# WigWag (Headlight Flasher) Installation



## UALvolar (Jan 7, 2005)

Hi there, 

I am a volunteer firefighter with a 1994 Altima GXE, and am trying to install a Wig-Wag module in my car. I need help figuring out where the headlight wires that I need to tap into are located. I've spent a long time under the hood and the D/S knee panel trying the find the damned things. Also, if anyone knows a good place to go through the firewall, that would be helpful.

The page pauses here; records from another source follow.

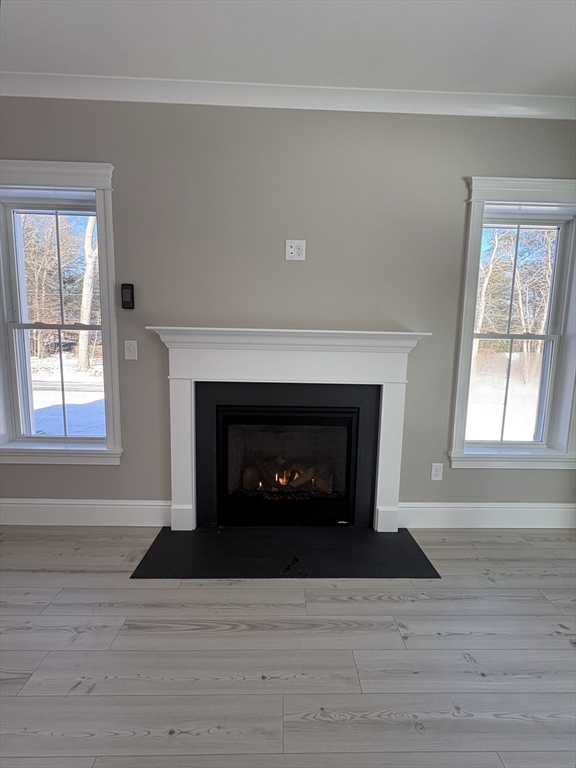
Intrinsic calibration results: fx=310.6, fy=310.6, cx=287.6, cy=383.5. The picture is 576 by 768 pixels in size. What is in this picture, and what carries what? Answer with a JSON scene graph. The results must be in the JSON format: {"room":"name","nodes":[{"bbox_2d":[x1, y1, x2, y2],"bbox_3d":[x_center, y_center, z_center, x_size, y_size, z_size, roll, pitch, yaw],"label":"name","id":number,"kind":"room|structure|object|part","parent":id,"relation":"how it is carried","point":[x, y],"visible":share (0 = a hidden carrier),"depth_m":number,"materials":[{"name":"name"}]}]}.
{"room":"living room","nodes":[
{"label":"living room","id":0,"kind":"room"},
{"bbox_2d":[0,523,575,767],"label":"floor","id":1,"kind":"structure","parent":0,"point":[439,642],"depth_m":1.25,"materials":[{"name":"wood"}]},
{"bbox_2d":[128,526,440,579],"bbox_3d":[0.001,1.006,1.906,1.686,0.012,0.539,1,7,-1],"label":"hearth","id":2,"kind":"object","parent":1,"relation":"on","point":[431,565],"visible":0.97,"depth_m":1.84,"materials":[{"name":"black stone"}]},
{"bbox_2d":[0,96,575,522],"bbox_3d":[-0.292,-0.392,2.109,6.004,2.754,0.204,1,7,-1],"label":"wall","id":3,"kind":"structure","parent":0,"point":[454,196],"depth_m":1.93,"materials":[{"name":"grey paint"}]},
{"bbox_2d":[0,163,122,466],"bbox_3d":[-1.564,-0.393,2.049,0.958,1.875,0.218,1,7,-1],"label":"left window","id":4,"kind":"structure","parent":3,"relation":"in","point":[108,450],"depth_m":2.01,"materials":[{"name":"white"}]},
{"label":"sash","id":5,"kind":"part","parent":4,"relation":"part of","materials":[{"name":"white"}]},
{"bbox_2d":[0,498,171,527],"bbox_3d":[-1.898,0.866,2.103,2.239,0.172,0.017,1,7,-1],"label":"left baseboard","id":6,"kind":"structure","parent":3,"relation":"attached to","point":[70,502],"depth_m":2.11,"materials":[{"name":"white paint"}]},
{"bbox_2d":[121,283,134,308],"bbox_3d":[-1.010,-0.553,1.958,0.071,0.156,0.030,1,7,-1],"label":"control","id":7,"kind":"object","parent":3,"relation":"attached to","point":[125,288],"visible":0.99,"depth_m":1.94,"materials":[{"name":"black plastic"}]},
{"bbox_2d":[124,340,137,359],"bbox_3d":[-1.010,-0.219,1.992,0.073,0.121,0.016,1,7,-1],"label":"light switch","id":8,"kind":"object","parent":3,"relation":"attached to","point":[128,346],"visible":0.98,"depth_m":1.99,"materials":[{"name":"white plastic"}]},
{"bbox_2d":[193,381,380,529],"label":"fireplace","id":9,"kind":"object","parent":3,"relation":"in","point":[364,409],"visible":0.9,"depth_m":2.12,"materials":[{"name":"black metal"}]},
{"bbox_2d":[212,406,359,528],"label":"fireplace insert","id":10,"kind":"object","parent":9,"relation":"in","point":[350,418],"visible":0.95,"depth_m":2.12,"materials":[{"name":"black glass"}]},
{"bbox_2d":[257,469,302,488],"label":"fire","id":11,"kind":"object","parent":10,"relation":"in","point":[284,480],"visible":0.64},
{"bbox_2d":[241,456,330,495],"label":"log","id":12,"kind":"object","parent":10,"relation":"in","point":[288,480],"visible":0.52,"depth_m":2.32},
{"bbox_2d":[0,74,575,121],"bbox_3d":[-0.347,-1.672,1.753,5.515,0.089,0.141,1,7,-1],"label":"crown molding","id":13,"kind":"structure","parent":3,"relation":"attached to","point":[521,113],"depth_m":1.80,"materials":[{"name":"white paint"}]},
{"bbox_2d":[147,327,430,531],"bbox_3d":[0.002,0.312,2.059,1.796,1.291,0.160,1,7,-1],"label":"fireplace mantel","id":14,"kind":"object","parent":3,"relation":"attached to","point":[182,492],"visible":0.99,"depth_m":2.01,"materials":[{"name":"white paint"}]},
{"bbox_2d":[285,239,305,260],"bbox_3d":[0.047,-0.835,1.936,0.120,0.122,0.010,1,7,-1],"label":"wall outlet","id":15,"kind":"object","parent":3,"relation":"attached to","point":[293,250],"visible":0.99,"depth_m":1.93,"materials":[{"name":"white plastic"}]},
{"bbox_2d":[430,462,442,480],"bbox_3d":[1.028,0.605,2.146,0.074,0.120,0.009,1,7,-1],"label":"wall socket","id":16,"kind":"object","parent":3,"relation":"attached to","point":[435,471],"visible":0.99,"depth_m":2.14,"materials":[{"name":"white plastic"}]},
{"bbox_2d":[398,501,575,528],"bbox_3d":[1.545,0.926,2.187,1.513,0.172,0.017,1,7,-1],"label":"right baseboard","id":17,"kind":"structure","parent":3,"relation":"attached to","point":[473,505],"depth_m":2.17,"materials":[{"name":"white paint"}]},
{"bbox_2d":[448,178,575,470],"bbox_3d":[1.611,-0.350,2.124,0.942,1.882,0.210,1,7,-1],"label":"right window","id":18,"kind":"structure","parent":3,"relation":"in","point":[518,179],"depth_m":2.10,"materials":[{"name":"white"}]},
{"bbox_2d":[0,0,575,97],"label":"ceiling","id":19,"kind":"structure","parent":0,"point":[38,65],"depth_m":1.54,"materials":[{"name":"white paint"}]},
{"label":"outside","id":20,"kind":"structure","parent":0,"visible":0},
{"bbox_2d":[29,352,106,437],"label":"snowy ground","id":21,"kind":"structure","parent":20,"point":[32,363],"materials":[{"name":"white snow"}]},
{"bbox_2d":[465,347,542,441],"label":"snowy ground","id":22,"kind":"structure","parent":20,"point":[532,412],"depth_m":8.04,"materials":[{"name":"white snow"}]},
{"label":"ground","id":23,"kind":"structure","parent":20,"visible":0},
{"bbox_2d":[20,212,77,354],"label":"trees","id":24,"kind":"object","parent":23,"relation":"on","point":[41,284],"visible":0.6,"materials":[{"name":"brown plant"}]},
{"bbox_2d":[76,215,98,372],"bbox_3d":[-7.594,-5.831,11.862,2.469,11.181,2.197,1,7,-1],"label":"tree","id":25,"kind":"object","parent":23,"relation":"on","point":[86,317],"visible":0.46,"depth_m":12.00,"materials":[{"name":"plant"}]},
{"bbox_2d":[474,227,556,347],"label":"tree","id":26,"kind":"object","parent":23,"relation":"on","point":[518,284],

FYI, it is a Galls FS001 flasher. A diagram is available at www.galls.com.

Thanks,

Spencer


----------



## Matt93SE (Sep 17, 2003)

easiest way is to simply tap into the headlight harness right at the socket. there's separate wires for ground, low, and high beams all right there on each bulb. since they're independently relayed and fused on the car already, you can tap in there and you're done.


----------



## KA24Tech (Feb 2, 2004)

First thing if the car is equipped with daytime running lights you should contact them for the correct hookup of the flasher.
I had to change my answer because I was looking at the wrong wiring diagram...
http://www.galls.com/DOCUMENTS/FS001_3-Pattern_Flasher_Positive.pdf
The drivers side high beam wire is red/black and the passenger side is a red/ green wire. The rest of the install I would use the instructions from Galls. 
The harness could go through the rubber grommet on the passenger side towards the bottom of the firewall.
I hope this helps.

Troy


----------